I was curious to know how Kru Natalie made this transition to actually fighting.

Kru Nat:Simon asked me very early on if I wanted to fight and I really had to think about that. I mean, I was 32 years old first of all at the time, and I was kinda freaked out about it. I’ve had an old history of getting into sports since I was very young and because I was always athletic I usually did pretty good and I just wanted to do it for the fun of it. I never wanted to do it for competition. But again and again I was pushed into competition, and not asked if I wanted to – I was pushed, forced into competition. And it was a disaster, I never did well because I didn’t like it, I didn’t want it. I just wanted to have fun, you know? So when that happened, that was like… childhood trauma [laughing], I don’t know.  I was like, wow, okay, I’m an adult I can make my own decisions and yeah, why not, it can be fun. So …we tried to set up something.

Sylvie:  And did you get a taste for it, I definitely want to keep doing this, or was it still a hard decision –

Kru Nat: No, no, I was full-on. That was why I asked Simon for two weeks.
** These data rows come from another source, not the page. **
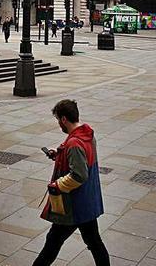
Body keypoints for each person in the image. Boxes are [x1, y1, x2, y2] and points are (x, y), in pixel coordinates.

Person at [33, 99, 109, 266]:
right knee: (94, 243)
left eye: (58, 120)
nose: (59, 124)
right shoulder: (87, 134)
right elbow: (81, 158)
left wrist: (58, 185)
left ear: (64, 119)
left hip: (74, 205)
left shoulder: (74, 143)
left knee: (52, 244)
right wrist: (59, 154)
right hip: (87, 203)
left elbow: (79, 175)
I said, ‘I need two weeks to think about this and when I tell you my decision it’s going to be a full commitment, or no commitment at all.’ And so I was like, ‘yeah, definitely I want to do this.’ So my first fight was actually here, at Church Street gym.

Sylvie: Who did you go against?

Kru Nat: Colleen O’Brian, she was a boxer at the time, she had only experience boxing. It was a very good fight, I didn’t win… she got a split decision by one point. It was a really good fight. She was really hard and she was a very good boxer. It was the lightest I ever fought – I was, like, 140 or something, and I felt a little light on my feet, and in retrospect I think it would have been a bit different if I was a little bit heavier. So after that I actually decided I should fight around 145, just those extra pounds have made all the difference.

And since then Kru Natalie has been quite consistent.  She’s fought at her lightest 143 lbs and up to 149 lbs, a range of 6 pounds.  In a sport where competitors will drop 20 lbs for a fight, it is noteworthy that Kru Natalie knows her body well and even more so that Kru Natalie, as a woman, is confident and aware enough to maintain a fight-weight that she feels to be right for her own body, over time.  The pressure that women face just in daily culture to be conscious and critical of their weight, moving always toward the “lighter is better” ethic, is not excluded from the world of sports, where women are expected to be slight, rather than built and will exaggerate down to a weight class well below their walking around weight.  This doesn’t seem like a complicated issue in Kru Nat’s mind; she explains, simply, that “It’s just where my body is comfortable.